The rich and powerful interests and their ciphers would have us believe that there is strong causal link between corporation tax and “labour”. A fiscal see saw if you like. As the rate of corporation tax goes up, the burden on labour increases and when the tax comes down this burden decreases. The causal link being as sttrong as the steel bar of the see saw.
However, the relationship is far more complex. For a start employee costs, I believe, are almost universally accepted as a deduction for corporation tax as opposed to dividends which are not. It is true that interest is accepted also a corporation tax deduction, but this introduces another twist that again benefits capital – think of the common trick of Venture Capitalists to load a company up with debt.
I think we should be careful to identify that this is is aimed at “Big Business”, because not only would it save them tax, but also the costs of setting up and maintaining complex structures to facilitate the offshoring of profits.
The first step in this direction was taken with the Patent Box rules.
Next, we should identify the “Labour” affected by a possible reduction in corporation tax rates. I would suggest it is that of the most senior employees, those who have captured a significant share of capital’s profits as remuneration and not those of the ordinary workers. They at best receive a tiny share of capital’s profits.
Business views both “labour” and corporation tax as costs, which are to be minimised to the maximum possible extent, hence the offshoring of jobs and profits.
These costs reduce the return on capital.

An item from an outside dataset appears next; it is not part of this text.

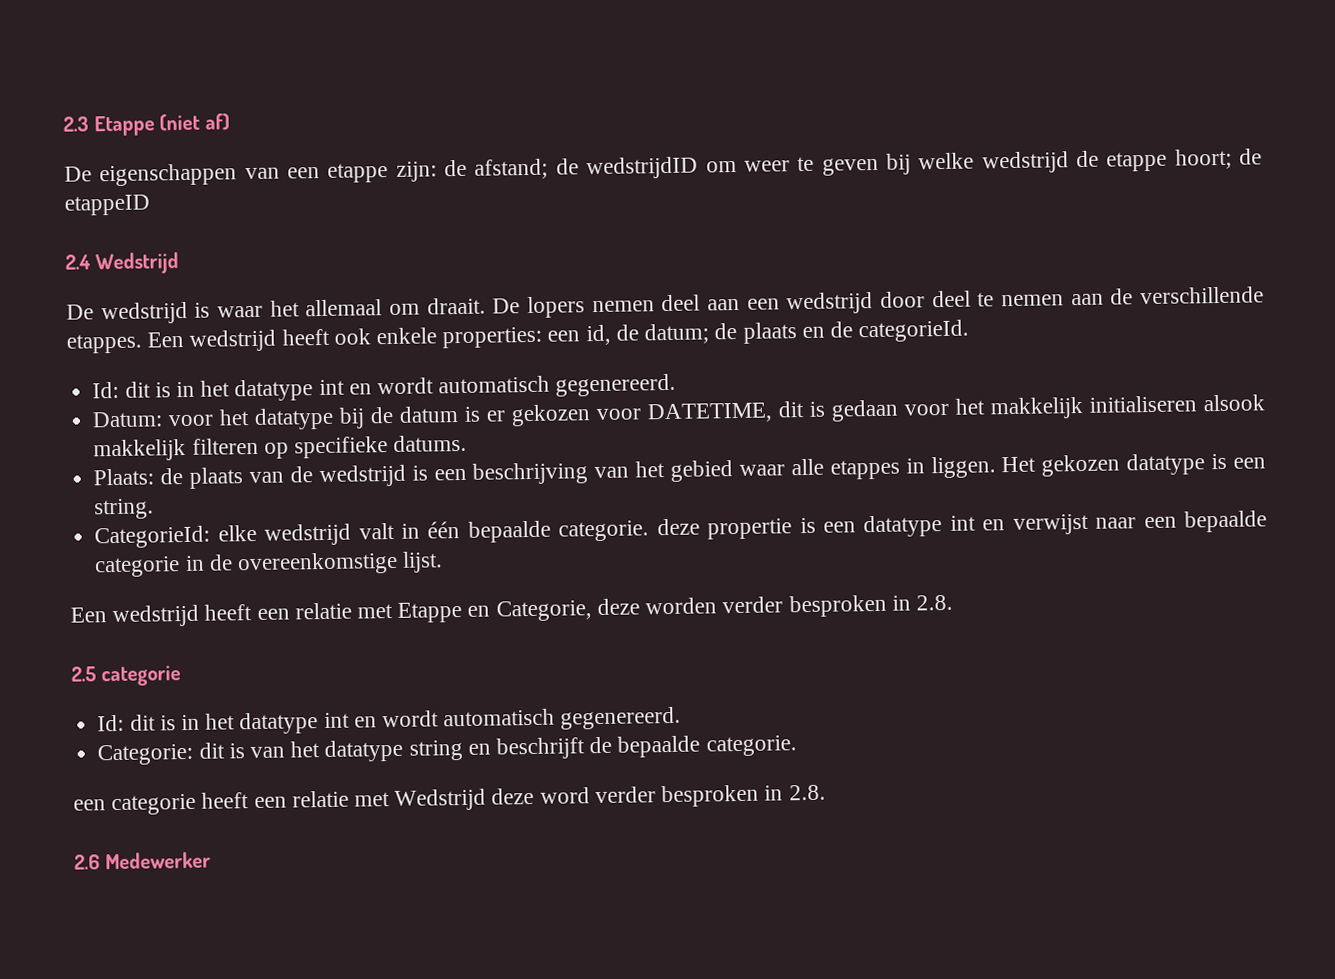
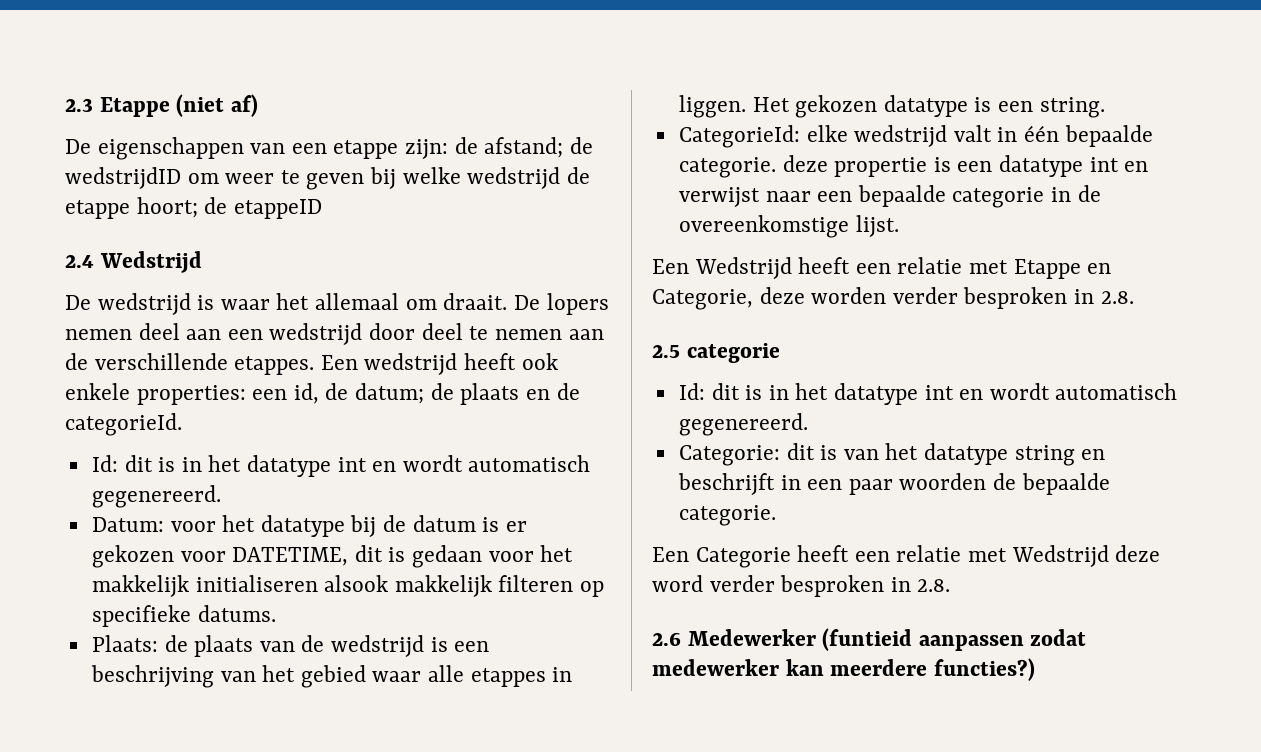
[112,604,200,628] wedstrijd -> [694,257,792,279] Wedstrijd
(585, 748) none -> [780,473,987,495] in een paar woorden
[73,793,197,816] een categorie -> [652,547,791,568] Een Categorie
(211, 860) none -> [822,628,1087,651] [652,658,1035,681] (funtieid aanpassen zodat medewerker kan meerdere functies?)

In my mind corporation tax falls squarely on capital and for reasons of “moral hazard” should not be abolished. In this respect I have set out my views above.
Any causal link between labour (of the ordinaty workers) and coporation tax has all the substance of a strand of cooked spaghetti.
What we are being sold by the “snake oil salesmen” acting for the oligarchy and corporate power is “corporation tax fudge” or the latest version of trickle down economics!!
I promise, this is an issue I will be returning to
Corporation tax is not the largest area of taxation revenue in the UK. It is also quite expensive to collect. It has already been degraded in the UK over the years by lack of enforcement.
I think the thinking goes that if one can tax a company’s outputs through VAT, employees through PAYE, and shareholders with witholding taxes, then only retained profits are not taxed, and over time when these are paid out as either dividends or wages they will be taxed. So Corporation tax is really “only” a cash flow tax.
I am not saying this is fair, with its emphasis on indirect taxation, but it is the way many countries have gone, because a tax on profits is always difficult due to problems of its definition and location and with large admin costs to collect.